#### Extracted material:
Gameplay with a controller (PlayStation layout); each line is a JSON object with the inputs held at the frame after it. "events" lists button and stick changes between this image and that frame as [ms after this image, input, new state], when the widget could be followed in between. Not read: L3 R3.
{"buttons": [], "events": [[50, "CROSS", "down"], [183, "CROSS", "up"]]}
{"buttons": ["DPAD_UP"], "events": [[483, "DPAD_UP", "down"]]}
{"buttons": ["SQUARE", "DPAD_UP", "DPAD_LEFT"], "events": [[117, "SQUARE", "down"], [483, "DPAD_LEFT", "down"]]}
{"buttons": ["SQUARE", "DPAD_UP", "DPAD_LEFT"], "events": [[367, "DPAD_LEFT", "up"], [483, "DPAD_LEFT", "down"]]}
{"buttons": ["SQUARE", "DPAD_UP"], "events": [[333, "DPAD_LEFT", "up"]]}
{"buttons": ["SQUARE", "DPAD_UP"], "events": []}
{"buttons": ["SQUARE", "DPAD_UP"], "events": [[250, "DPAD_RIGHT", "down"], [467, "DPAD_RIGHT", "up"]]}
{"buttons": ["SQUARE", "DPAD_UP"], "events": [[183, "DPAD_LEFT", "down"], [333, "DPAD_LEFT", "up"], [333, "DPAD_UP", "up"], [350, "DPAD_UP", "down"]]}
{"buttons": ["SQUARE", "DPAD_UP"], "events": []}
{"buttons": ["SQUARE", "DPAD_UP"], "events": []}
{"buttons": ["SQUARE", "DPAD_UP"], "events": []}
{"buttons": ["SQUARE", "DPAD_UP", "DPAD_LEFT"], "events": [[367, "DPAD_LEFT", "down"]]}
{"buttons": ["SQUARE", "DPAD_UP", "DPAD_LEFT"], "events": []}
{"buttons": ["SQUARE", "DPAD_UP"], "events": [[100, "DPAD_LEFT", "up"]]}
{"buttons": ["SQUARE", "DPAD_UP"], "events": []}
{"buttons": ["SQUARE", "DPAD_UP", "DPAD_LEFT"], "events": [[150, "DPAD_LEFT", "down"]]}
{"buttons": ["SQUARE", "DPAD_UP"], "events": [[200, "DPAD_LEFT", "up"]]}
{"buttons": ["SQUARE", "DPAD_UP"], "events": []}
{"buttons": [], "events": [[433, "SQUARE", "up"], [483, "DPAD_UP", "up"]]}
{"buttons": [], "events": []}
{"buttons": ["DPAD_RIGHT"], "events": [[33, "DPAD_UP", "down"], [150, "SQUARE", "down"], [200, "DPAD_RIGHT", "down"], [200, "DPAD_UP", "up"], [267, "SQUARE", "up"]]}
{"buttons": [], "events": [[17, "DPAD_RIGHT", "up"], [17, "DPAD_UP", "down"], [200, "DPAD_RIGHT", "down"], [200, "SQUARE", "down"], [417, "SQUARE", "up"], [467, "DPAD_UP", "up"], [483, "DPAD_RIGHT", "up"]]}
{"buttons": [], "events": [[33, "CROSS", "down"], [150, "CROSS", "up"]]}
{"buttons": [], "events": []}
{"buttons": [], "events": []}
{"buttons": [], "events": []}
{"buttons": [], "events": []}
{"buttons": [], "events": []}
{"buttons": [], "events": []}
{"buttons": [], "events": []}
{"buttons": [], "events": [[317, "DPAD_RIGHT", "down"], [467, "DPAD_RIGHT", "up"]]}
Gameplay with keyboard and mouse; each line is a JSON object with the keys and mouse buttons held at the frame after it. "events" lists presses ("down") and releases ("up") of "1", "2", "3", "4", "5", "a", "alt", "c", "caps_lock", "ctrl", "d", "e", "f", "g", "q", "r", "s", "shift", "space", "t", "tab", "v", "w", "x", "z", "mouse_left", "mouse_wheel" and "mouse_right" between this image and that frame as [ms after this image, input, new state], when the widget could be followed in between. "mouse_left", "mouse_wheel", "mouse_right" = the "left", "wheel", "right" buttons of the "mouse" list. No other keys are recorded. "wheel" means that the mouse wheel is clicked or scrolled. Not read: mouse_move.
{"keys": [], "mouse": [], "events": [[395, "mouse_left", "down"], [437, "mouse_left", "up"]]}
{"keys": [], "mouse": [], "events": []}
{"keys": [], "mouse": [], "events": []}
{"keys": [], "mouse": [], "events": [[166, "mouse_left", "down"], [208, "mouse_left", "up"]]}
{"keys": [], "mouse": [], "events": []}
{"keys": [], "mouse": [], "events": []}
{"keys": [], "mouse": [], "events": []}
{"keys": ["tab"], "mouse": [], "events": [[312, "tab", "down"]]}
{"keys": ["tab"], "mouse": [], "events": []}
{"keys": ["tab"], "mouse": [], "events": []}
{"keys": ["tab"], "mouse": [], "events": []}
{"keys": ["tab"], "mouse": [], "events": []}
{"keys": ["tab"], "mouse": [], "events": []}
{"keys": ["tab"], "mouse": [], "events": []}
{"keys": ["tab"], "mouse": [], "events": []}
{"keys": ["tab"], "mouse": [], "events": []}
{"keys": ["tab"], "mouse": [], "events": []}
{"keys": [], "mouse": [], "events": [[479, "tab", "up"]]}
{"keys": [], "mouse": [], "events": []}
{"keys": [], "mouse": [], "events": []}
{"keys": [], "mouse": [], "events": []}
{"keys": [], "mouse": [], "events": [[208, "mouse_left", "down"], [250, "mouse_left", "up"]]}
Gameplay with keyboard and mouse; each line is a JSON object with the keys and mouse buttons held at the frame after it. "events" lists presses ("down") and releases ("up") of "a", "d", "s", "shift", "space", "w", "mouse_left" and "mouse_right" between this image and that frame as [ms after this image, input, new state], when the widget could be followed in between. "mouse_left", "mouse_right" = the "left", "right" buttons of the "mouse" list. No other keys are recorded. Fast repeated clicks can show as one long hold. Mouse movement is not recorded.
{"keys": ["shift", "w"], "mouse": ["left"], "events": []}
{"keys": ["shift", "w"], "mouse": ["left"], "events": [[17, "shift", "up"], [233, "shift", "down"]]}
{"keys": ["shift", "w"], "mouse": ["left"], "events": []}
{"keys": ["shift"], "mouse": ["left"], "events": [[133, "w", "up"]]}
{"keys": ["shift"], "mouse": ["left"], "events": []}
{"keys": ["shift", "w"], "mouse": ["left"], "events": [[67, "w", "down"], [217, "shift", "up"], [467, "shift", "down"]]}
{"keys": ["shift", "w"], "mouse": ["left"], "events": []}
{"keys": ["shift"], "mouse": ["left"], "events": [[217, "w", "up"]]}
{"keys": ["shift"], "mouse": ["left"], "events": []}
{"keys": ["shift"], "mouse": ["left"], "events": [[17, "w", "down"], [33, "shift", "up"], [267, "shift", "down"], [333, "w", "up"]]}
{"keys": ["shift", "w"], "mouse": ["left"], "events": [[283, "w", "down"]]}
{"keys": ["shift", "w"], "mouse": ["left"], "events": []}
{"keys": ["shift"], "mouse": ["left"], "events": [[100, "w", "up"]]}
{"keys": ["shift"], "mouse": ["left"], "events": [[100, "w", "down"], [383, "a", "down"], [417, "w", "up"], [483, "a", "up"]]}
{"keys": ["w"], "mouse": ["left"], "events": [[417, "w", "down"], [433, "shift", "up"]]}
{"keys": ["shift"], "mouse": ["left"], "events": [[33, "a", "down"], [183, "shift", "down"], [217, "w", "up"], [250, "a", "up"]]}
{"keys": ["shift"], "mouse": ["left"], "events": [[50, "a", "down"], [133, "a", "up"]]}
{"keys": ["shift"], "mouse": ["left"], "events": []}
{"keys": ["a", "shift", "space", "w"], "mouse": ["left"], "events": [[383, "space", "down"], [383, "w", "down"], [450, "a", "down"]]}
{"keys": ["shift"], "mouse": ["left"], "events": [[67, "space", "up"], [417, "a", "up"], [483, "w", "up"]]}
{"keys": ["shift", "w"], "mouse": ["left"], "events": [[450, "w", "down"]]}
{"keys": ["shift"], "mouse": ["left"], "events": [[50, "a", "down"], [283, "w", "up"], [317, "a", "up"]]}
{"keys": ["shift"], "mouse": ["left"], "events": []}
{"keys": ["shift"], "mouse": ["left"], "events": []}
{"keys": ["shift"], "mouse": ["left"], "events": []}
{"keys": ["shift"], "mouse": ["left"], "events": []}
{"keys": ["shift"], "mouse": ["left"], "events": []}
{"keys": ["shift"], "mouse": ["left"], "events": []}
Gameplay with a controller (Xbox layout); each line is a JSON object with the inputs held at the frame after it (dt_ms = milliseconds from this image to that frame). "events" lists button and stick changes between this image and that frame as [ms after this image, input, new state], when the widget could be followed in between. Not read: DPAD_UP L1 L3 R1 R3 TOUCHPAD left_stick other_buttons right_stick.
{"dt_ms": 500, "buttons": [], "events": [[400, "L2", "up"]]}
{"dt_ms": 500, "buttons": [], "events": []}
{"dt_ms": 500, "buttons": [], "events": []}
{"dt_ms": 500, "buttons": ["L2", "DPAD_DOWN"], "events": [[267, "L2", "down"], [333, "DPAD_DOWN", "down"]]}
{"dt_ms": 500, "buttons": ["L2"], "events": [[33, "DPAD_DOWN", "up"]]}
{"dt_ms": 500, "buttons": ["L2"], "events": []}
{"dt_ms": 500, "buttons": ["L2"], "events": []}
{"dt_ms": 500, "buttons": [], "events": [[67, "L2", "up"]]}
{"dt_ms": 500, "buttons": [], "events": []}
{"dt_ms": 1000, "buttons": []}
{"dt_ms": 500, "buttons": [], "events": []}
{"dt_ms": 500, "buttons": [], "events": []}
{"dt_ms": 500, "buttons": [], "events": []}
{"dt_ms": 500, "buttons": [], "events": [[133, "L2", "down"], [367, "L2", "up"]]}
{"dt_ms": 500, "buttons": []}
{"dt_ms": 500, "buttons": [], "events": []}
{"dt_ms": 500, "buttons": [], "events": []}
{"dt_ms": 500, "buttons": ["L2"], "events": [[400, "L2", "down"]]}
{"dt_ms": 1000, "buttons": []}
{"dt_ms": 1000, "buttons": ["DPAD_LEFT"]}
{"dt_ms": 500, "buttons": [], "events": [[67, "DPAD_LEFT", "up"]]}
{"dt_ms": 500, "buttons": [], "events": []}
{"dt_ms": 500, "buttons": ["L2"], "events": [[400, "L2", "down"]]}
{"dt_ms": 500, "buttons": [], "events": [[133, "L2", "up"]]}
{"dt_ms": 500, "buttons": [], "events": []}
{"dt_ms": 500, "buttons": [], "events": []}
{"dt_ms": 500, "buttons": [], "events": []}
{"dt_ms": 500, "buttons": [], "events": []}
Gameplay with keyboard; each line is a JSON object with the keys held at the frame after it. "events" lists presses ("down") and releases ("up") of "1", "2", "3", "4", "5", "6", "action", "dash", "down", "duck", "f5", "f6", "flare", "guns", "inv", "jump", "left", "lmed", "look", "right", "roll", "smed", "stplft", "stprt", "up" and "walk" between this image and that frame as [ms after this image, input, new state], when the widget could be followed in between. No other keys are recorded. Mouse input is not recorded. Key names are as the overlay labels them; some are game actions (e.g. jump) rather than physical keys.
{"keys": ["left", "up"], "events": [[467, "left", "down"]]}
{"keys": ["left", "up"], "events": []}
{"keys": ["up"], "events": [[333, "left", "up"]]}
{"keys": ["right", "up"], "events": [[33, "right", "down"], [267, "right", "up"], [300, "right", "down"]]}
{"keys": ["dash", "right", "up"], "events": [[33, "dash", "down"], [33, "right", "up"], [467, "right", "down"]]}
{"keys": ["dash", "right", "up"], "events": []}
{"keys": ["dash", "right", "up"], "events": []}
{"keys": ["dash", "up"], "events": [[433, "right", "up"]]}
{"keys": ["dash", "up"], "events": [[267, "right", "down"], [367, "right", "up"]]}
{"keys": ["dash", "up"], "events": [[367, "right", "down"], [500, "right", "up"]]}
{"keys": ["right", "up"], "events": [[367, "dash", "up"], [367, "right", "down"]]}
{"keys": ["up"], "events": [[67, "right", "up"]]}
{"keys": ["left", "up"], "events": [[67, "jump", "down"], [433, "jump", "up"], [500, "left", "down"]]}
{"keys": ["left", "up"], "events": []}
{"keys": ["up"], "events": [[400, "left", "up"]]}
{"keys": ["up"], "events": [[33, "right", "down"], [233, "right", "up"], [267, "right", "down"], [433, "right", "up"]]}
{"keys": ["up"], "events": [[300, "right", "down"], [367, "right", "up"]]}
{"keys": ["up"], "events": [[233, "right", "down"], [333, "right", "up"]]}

#### Problem details:
Within the listing above, how many lines hold the string "inputs"? Answer with the number only.

#### Response area:
2